Oven drying will only work if your oven can be set at a low temperature. Aim for between 85 and 105 degrees. Or set it at the lowest temperature possible. You may need to leave the oven door slightly open so the herbs don’t overheat. It’s important to keep your eye on the herbs by checking them often. You may need to turn the herbs every now and then to ensure even drying. It should take between 3-4 hours for your herbs to dry.
Paper Bag Drying
This method is best for small batches of harvest herbs. Simply place the cut herbs in a paper bag making sure not to fill it too full. The plants should be in an even layer at the bottom to ensure adequate ventilation throughout the process, so the plants do not mold. Place in a cool, dark, ventilated area where you will remember to shake the paper bag daily. Continue to shake the paper bag throughout the day every 4-5 hours to ensure proper ventilation is being given to each leaf for drying.
If you already own a dehydrator, they can be used to dry your herbs. To start you need to preheat your dehydrator to between 95 and 115 degrees. Rinse your herbs under cool running water to clean them and shake off any excess water. Separate the herbs into single layers onto each of the trays. The total drying time should be between one to four hours depending on your machine. Sometimes drying time can be longer depending on the moisture level of the plant, the outside air temperature and humidity.
How To Freeze Your Herbs
Freezing your herbs is a quick and easy way to preserve your herbs. The best herbs for freezing are chives, basil, parsley, borage, chervil, cilantro, lemongrass, mint, fennel and tarragon. Always wash your herbs before preserving them to ensure they’re clean and gently shake dry. Spread the herbs out on a tray and place them into your freezer. Once frozen, store the herbs in an airtight container and keep them in your freezer. You should use them within six months.

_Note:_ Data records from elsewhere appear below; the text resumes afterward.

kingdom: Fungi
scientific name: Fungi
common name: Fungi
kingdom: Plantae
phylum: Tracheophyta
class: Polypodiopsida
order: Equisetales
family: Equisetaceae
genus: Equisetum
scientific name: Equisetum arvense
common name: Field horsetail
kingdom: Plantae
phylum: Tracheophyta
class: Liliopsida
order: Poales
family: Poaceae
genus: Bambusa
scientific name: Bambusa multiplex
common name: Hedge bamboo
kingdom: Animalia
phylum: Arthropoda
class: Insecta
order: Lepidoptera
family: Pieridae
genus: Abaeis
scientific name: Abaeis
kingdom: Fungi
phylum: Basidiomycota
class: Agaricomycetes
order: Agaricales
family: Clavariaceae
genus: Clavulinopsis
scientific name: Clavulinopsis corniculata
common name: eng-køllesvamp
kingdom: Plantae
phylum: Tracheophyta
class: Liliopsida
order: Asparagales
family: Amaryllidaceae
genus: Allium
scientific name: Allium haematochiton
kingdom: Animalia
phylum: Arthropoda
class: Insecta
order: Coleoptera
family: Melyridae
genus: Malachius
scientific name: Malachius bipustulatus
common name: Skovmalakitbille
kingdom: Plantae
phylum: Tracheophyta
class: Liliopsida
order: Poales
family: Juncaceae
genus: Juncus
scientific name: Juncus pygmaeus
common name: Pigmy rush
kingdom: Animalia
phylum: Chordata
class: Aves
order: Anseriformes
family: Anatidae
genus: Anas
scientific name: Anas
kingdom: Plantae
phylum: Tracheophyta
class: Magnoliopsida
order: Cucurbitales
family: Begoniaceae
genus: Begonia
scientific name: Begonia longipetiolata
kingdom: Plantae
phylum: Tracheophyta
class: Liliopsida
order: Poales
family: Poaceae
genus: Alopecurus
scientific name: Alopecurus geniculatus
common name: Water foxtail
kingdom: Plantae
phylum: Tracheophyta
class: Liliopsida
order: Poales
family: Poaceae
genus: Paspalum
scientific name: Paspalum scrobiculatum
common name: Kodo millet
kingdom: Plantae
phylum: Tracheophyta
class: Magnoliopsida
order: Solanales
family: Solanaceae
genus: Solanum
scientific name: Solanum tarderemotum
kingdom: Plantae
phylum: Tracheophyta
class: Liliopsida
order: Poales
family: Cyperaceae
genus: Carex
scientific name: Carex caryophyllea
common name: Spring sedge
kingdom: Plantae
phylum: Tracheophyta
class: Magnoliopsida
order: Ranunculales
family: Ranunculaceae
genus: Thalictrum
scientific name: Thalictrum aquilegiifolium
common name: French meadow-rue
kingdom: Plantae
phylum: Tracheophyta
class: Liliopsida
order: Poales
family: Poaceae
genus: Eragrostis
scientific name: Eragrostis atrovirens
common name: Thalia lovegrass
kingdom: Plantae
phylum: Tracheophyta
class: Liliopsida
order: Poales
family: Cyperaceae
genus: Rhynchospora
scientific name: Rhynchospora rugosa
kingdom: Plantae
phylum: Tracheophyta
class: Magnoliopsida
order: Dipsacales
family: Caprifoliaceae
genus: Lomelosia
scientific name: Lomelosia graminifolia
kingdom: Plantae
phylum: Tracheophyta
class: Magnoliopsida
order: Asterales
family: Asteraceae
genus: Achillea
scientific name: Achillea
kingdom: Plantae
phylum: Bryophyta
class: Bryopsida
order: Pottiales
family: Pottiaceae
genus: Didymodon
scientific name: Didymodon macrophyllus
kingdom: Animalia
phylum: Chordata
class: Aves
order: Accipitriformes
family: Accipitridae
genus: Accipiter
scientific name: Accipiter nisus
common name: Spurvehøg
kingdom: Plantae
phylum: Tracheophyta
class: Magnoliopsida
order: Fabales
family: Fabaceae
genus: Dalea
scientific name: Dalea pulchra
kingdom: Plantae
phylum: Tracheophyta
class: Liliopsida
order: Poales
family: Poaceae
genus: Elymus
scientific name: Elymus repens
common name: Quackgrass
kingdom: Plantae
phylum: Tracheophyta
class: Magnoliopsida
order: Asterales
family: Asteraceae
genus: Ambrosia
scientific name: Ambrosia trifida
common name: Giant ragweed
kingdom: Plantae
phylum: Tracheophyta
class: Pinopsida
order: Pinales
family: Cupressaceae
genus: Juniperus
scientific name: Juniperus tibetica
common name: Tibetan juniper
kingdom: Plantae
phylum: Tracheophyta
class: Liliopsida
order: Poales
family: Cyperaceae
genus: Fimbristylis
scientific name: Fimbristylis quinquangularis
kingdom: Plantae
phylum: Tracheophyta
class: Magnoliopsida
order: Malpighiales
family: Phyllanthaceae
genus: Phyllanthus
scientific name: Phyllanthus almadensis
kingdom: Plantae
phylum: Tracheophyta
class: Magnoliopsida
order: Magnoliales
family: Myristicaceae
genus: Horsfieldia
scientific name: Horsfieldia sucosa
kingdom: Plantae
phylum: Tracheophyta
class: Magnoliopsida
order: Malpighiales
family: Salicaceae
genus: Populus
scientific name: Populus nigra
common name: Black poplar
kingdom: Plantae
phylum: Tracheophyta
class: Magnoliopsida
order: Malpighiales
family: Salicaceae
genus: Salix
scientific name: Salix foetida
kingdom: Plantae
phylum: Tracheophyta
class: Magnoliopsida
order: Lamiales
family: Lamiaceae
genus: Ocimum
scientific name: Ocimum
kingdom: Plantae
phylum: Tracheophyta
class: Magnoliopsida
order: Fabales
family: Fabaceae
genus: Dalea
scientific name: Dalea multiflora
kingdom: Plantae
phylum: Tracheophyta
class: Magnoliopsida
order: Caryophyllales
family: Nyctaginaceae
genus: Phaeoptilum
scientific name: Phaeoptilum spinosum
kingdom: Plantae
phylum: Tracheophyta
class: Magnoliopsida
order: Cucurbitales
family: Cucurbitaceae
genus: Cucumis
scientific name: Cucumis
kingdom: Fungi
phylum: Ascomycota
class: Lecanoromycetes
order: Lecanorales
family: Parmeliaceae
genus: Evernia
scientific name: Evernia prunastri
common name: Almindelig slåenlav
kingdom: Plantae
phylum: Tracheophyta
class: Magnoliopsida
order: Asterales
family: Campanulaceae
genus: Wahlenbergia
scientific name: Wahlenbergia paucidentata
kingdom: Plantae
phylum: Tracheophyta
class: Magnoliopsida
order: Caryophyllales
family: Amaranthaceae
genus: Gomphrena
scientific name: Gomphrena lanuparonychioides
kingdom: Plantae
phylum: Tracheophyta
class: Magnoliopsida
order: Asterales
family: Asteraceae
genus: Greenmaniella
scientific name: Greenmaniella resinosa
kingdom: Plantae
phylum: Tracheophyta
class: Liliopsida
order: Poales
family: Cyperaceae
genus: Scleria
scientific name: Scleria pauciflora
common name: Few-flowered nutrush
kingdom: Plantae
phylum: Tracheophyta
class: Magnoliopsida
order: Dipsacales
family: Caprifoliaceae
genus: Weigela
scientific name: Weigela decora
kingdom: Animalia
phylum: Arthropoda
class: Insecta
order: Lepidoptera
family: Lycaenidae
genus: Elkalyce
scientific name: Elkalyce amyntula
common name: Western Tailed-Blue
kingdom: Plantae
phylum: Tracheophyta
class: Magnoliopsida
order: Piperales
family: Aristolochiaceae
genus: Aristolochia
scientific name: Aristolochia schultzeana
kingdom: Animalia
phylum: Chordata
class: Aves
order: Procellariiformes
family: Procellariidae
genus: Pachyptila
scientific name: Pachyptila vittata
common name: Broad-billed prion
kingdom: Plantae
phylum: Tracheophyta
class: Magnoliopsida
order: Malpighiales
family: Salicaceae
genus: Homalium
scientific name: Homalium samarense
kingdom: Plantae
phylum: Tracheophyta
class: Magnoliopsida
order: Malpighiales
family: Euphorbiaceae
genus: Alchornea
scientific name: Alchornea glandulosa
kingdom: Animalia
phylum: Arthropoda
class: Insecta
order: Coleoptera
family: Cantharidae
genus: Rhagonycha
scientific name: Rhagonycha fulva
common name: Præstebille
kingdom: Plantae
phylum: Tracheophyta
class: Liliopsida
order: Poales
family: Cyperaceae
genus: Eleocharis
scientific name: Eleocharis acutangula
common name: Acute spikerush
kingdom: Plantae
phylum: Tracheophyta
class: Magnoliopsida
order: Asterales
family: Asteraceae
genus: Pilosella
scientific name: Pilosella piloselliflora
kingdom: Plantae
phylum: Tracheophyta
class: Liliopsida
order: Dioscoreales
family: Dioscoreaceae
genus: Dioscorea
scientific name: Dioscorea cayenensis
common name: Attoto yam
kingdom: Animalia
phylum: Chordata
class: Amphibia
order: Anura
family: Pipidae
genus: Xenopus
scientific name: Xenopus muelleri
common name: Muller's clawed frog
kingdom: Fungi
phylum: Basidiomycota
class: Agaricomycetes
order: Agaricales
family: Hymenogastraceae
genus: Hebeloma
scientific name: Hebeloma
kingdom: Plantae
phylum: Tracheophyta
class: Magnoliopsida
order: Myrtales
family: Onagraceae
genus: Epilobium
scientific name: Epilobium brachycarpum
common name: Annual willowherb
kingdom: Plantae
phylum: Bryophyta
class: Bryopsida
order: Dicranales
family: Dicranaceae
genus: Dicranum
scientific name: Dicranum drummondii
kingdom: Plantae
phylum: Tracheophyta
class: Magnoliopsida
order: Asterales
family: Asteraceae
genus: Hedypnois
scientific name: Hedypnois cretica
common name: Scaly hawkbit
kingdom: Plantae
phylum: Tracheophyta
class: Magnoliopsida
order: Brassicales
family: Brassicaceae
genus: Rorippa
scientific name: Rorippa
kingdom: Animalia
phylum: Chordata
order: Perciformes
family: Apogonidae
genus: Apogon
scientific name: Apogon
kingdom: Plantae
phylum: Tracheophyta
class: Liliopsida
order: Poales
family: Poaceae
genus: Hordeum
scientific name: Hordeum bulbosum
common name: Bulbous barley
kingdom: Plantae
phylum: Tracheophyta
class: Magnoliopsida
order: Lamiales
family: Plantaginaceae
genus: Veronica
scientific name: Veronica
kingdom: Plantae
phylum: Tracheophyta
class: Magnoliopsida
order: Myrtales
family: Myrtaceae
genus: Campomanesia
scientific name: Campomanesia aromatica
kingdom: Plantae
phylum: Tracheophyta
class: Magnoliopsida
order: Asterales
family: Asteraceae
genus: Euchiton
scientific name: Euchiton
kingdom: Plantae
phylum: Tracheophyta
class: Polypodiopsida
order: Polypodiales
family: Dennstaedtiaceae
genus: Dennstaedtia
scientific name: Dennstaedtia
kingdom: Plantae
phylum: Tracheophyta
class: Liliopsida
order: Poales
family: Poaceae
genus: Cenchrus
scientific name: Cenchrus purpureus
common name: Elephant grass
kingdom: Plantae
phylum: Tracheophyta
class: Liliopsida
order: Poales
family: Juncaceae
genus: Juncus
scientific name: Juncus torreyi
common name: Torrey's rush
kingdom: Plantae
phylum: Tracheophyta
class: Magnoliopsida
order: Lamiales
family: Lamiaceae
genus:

Top Tip: To have perfectly portioned herbs to use in cooking, freeze the herbs in ice cube trays in water or olive oil. When you need to use them, you simply pop one or two ice blocks out of the tray and add it to your cooking.
How To Store Your Herbs
Once you have correctly preserved your herbs it’s important to store them correctly. Once your herbs are dry remove the leaves from the stems and store them in airtight containers or for shorter storing times, herb bags. Keep the containers away from direct sunlight. If you store your herbs correctly, they should remain good to use for up to one year. Freshness in look and smell is one way to tell if your dried herbs are still good.